• _Action item_
Would you retype the whole listing verbatim, keeping pictures out of it?

• _Entries provided_

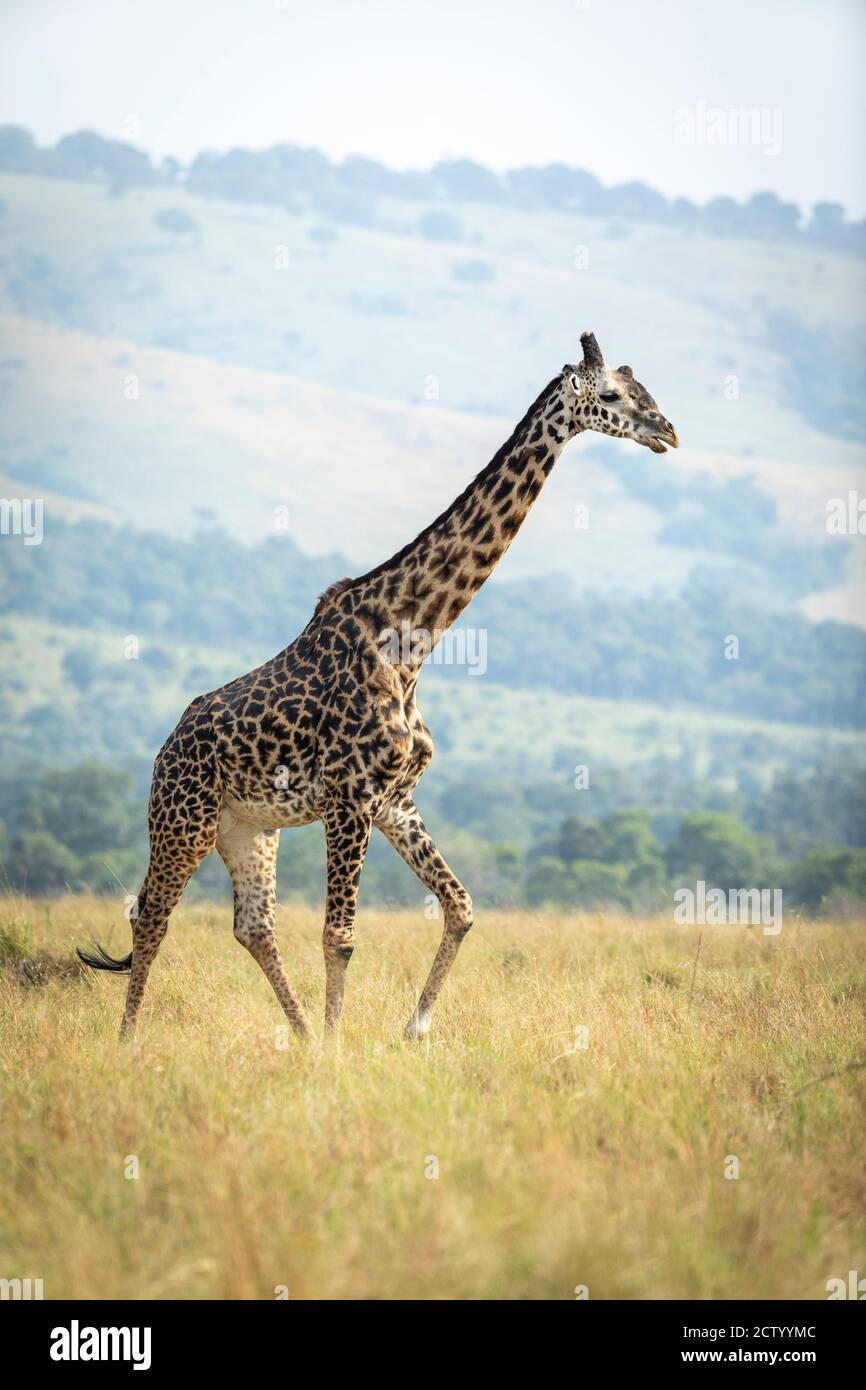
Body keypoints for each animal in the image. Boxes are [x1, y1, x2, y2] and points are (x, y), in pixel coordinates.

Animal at [79, 330, 678, 1039]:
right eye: (611, 394)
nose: (668, 431)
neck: (410, 640)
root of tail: (163, 750)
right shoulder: (349, 798)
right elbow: (340, 937)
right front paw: (341, 1048)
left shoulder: (395, 798)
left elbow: (461, 906)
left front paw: (412, 1029)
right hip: (183, 819)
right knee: (151, 915)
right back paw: (131, 1041)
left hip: (249, 830)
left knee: (253, 926)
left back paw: (300, 1035)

• _Task solution_
Body keypoints for each animal in the image. Boxes are [x1, y1, x2, y2] and points are (x, y), in pixel coordinates.

Animal at [79, 330, 678, 1039]:
right eye: (611, 394)
nose: (668, 431)
neck: (410, 640)
root of tail: (163, 750)
right shoulder: (349, 798)
right elbow: (340, 937)
right front paw: (341, 1048)
left shoulder: (395, 798)
left elbow: (461, 906)
left front paw: (412, 1029)
right hip: (183, 819)
right knee: (151, 915)
right back paw: (131, 1041)
left hip: (249, 830)
left knee: (253, 926)
left back paw: (300, 1035)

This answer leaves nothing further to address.